Allein zwischen 1962 und 1965 gab es 14 sogenannte überlebbare Luftfahrt-Unglücke, bei denen insgesamt 183 Menschen umkamen. Typische Beispiele:

> 30. Juni 1961, Buenos Aires: Eine zweimotorige »C-46« der Transcontinental-Fluglinie fängt nach einer Bruchlandung Feuer. Zwölf Insassen können sich retten, die restlichen 23 sterben in den Flammen.

> 23. November 1964, Rom: Eine »Boeing 707« der TWA streift beim Start eine neben der Piste abgestellte Dampf walze und geht in Flammen auf. 48 Tote, 25 Überlebende.

> 11. November 1965, Salt Lake City (US-Staat Utah): Eine »Boeing 727« der United Airlines setzt bei der Landung zu früh und zu hart auf; auslaufender Treibstoff gerät in Brand. 48 Überlebende, 43 Tote. Die besonderen Umstände des Unglücks bei Salt Lake City gaben der US-Luftfahrtbehörde Anlaß für zwei weitere Sicherheitsbestimmungen, die letzte Woche verkündet wurden.

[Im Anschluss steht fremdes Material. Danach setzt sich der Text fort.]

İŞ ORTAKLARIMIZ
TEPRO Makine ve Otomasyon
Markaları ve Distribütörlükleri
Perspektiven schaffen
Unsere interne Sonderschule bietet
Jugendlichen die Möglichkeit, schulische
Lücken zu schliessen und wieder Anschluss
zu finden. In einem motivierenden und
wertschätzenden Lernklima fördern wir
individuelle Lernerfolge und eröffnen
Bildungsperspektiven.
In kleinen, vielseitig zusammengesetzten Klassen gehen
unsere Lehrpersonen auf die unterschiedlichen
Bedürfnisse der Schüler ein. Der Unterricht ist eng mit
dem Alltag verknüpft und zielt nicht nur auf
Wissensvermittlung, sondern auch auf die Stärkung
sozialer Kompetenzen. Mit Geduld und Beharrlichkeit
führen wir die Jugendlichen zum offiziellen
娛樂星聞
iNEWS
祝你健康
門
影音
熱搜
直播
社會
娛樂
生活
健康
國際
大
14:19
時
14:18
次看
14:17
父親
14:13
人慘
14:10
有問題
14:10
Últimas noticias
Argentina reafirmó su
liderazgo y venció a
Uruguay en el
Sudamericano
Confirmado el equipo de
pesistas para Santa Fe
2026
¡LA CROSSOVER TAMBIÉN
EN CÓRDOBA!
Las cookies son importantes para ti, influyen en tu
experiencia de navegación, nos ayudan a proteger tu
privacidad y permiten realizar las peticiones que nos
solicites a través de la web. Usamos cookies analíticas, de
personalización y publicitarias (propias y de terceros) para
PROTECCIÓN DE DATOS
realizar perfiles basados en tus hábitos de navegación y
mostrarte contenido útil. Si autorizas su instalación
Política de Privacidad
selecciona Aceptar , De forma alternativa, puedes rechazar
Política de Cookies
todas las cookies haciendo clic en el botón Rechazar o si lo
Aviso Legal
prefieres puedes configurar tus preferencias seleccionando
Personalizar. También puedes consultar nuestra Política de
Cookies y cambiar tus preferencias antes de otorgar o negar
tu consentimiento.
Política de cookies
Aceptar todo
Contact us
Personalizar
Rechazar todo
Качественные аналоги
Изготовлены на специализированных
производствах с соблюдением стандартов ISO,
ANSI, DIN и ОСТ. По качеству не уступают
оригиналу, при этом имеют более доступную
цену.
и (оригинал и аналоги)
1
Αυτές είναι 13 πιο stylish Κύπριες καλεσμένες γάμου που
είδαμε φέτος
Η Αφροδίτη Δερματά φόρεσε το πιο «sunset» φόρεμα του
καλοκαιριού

Als seinerzeit Unfallforscher den Hergang der Katastrophe zu rekonstruieren suchten, stellten sie fest, daß beim Aufsetzen die Beine des Hauptfahrwerks die Aluminiumhaut des Rumpfes und die darunter verborgenen Kraftstoffzuleitungen aufgeschlitzt hatten. Konsequenz der FAA: Künftig sollen die Fahrwerke so konstruiert sein, daß sie auch bei extrem hartem Aufsetzen nicht in den Flugzeugrumpf eindringen können.

Die zweite Lehre von Salt Lake City betrifft die Innenverkleidung der Kabinen. Sie soll künftig aus feuerfesten und zudem nicht schwelenden Materialien gefertigt werden.

Grund: Die Autopsie der Leichen von Salt Lake City hatte ergeben, daß die meisten Unglücksopfer nicht verbrannt, sondern im Qualm der schwelenden Kabinenausstattung erstickt waren.